Comments from one of the defendants -- Enzo Boschi, the former president of the INGV -- suggested the scientists were shellshocked by their conviction.

"I'm dejected, despairing. I still don't understand what I'm accused of," Boschi said after the ruling, according to ANSA, Italy's official news agency.

The defense lawyer, Marcello Petrelli, said he would appeal.

The Italian geophysics institute expressed "regret and concern" about the verdict in a statement Monday. It said the ruling "threatens to undermine one of the cornerstones of scientific research: that of freedom of investigation, of open and transparent discussion and sharing of results."

Some experts have argued that the issue was a failure of communications, not calculations.

Domenico Giardini, who held Boschi's old job at the institute for several months, said last year that the trial was about "the number of weak points in the communication chain."

"We all have to work on new, and more clear, protocols, on the transfer of information," said Giardini, who stepped down from the presidency of the institute earlier this year in order to continue his research work in Switzerland.

Survivors of the 2009 quake, some of whom who lost relatives or property in the disaster, have voiced anger at the officials who downplayed the risks despite the worries expressed by residents.

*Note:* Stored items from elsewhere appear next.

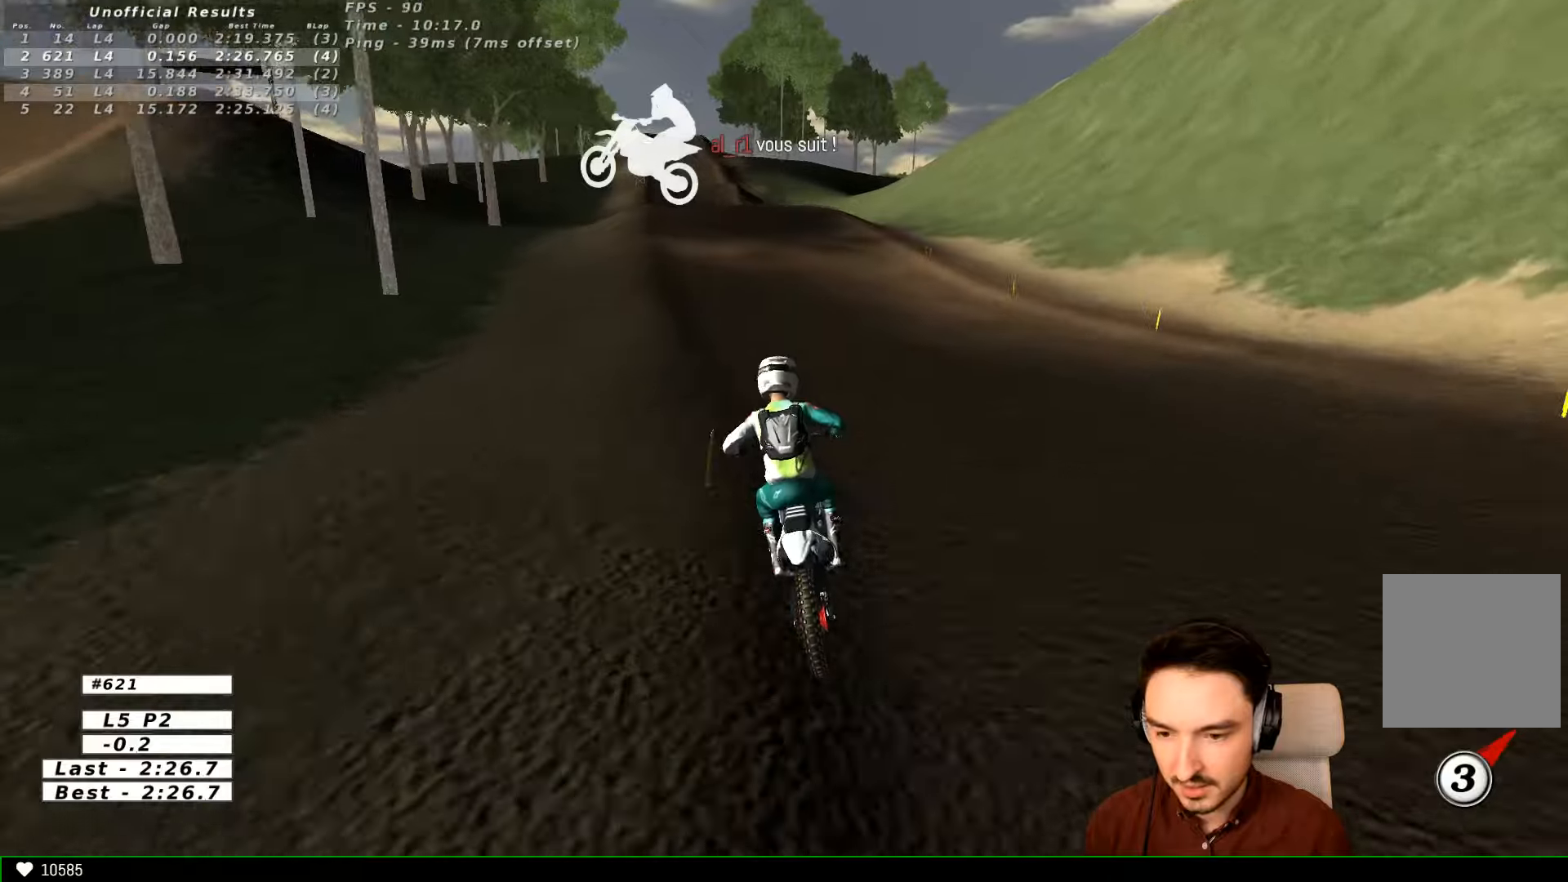
{"dt_ms": 500, "buttons": ["B", "R2"], "left_stick": "center", "right_stick": "center", "events": [[166, "left_stick", "left"], [300, "left_stick", "center"], [500, "B", "down"]]}
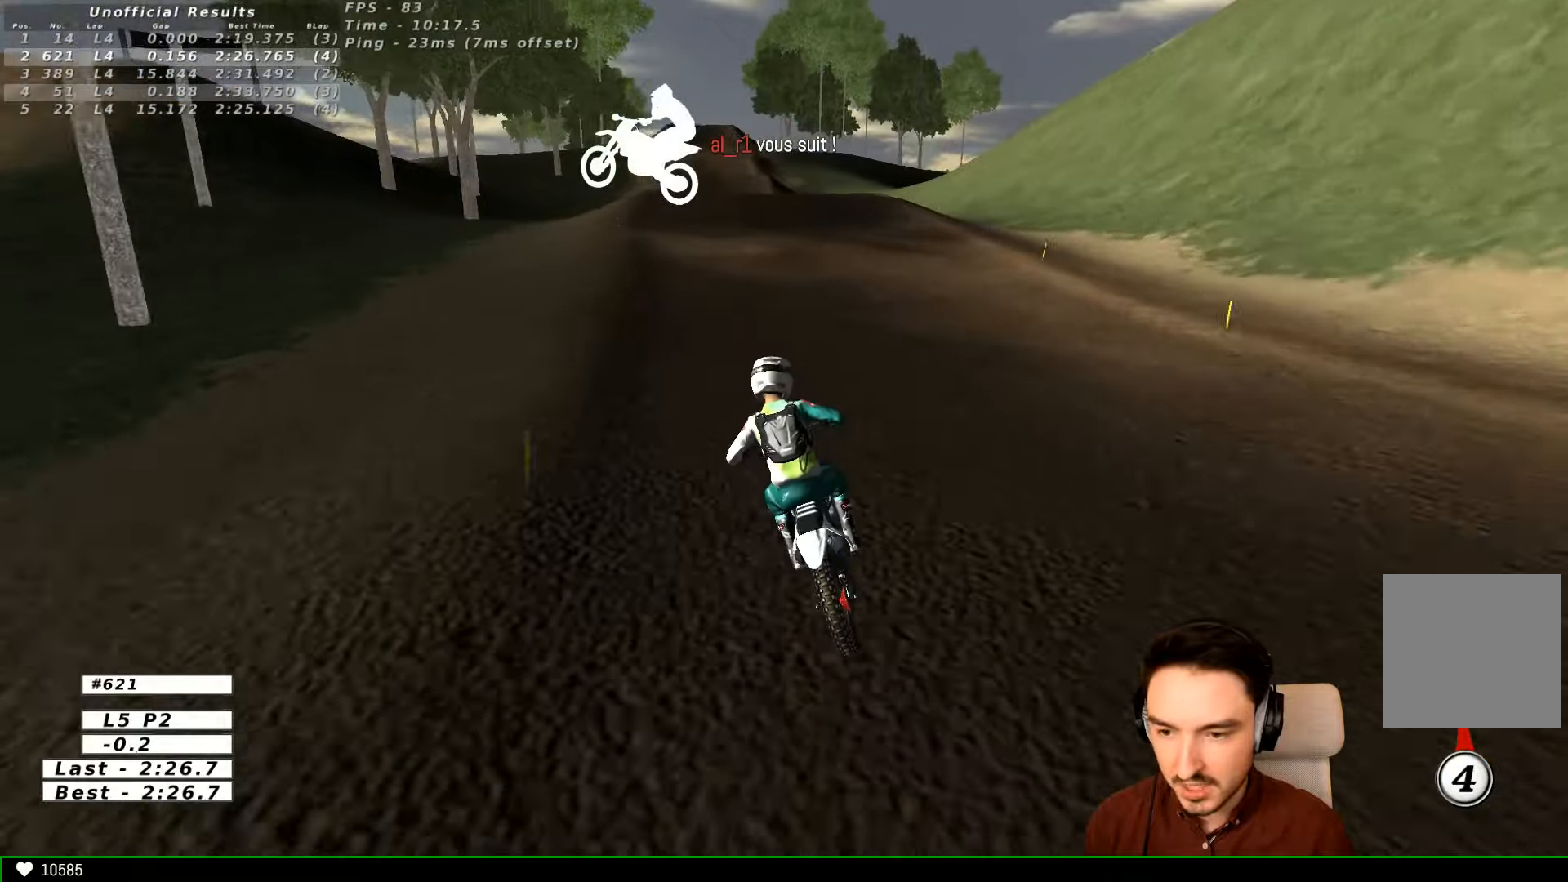
{"dt_ms": 500, "buttons": ["R2"], "left_stick": "center", "right_stick": "center", "events": [[66, "B", "up"], [166, "left_stick", "right"], [400, "left_stick", "center"]]}
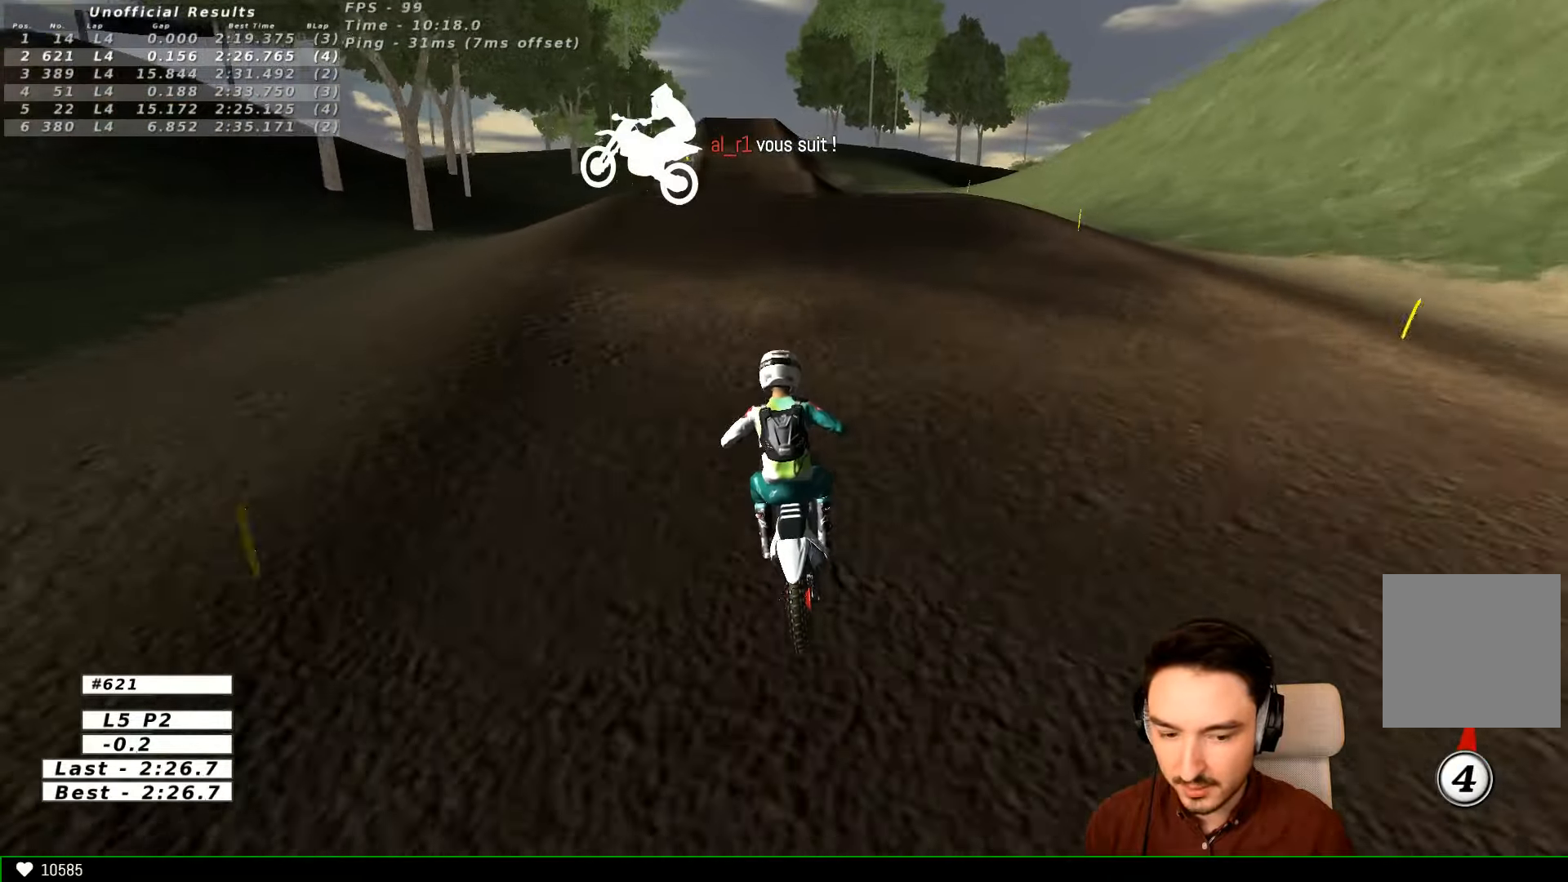
{"dt_ms": 500, "buttons": ["R2"], "left_stick": "center", "right_stick": "center", "events": [[400, "R2", "up"], [500, "R2", "down"]]}
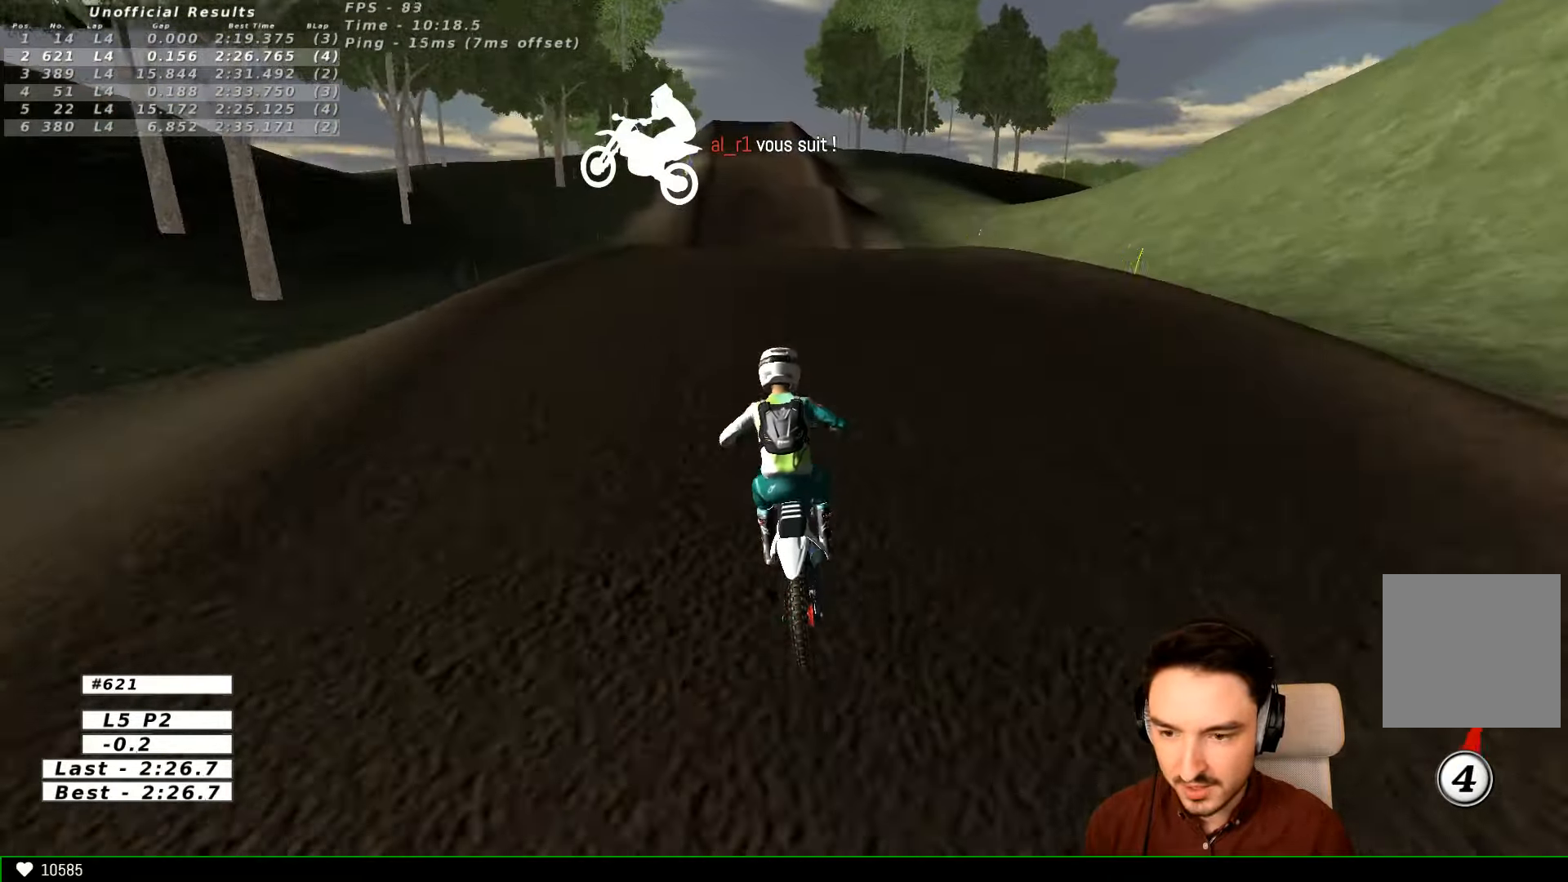
{"dt_ms": 500, "buttons": ["R2"], "left_stick": "down", "right_stick": "center", "events": [[66, "left_stick", "down"]]}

"I can understand the grief of people who lost loved ones and the frustration that people feel when terrible events happen --- especially ones outside their control," said Oglesby. "Convicting honest scientists of manslaughter does nothing to help this situation, and may well put a chill on exactly the kind of science that could save lives in the future."

The ruling may well change the way experts disclose their opinions, according to David Spiegelhalter, a professor specializing in the public understanding of risk at Cambridge University in Britain.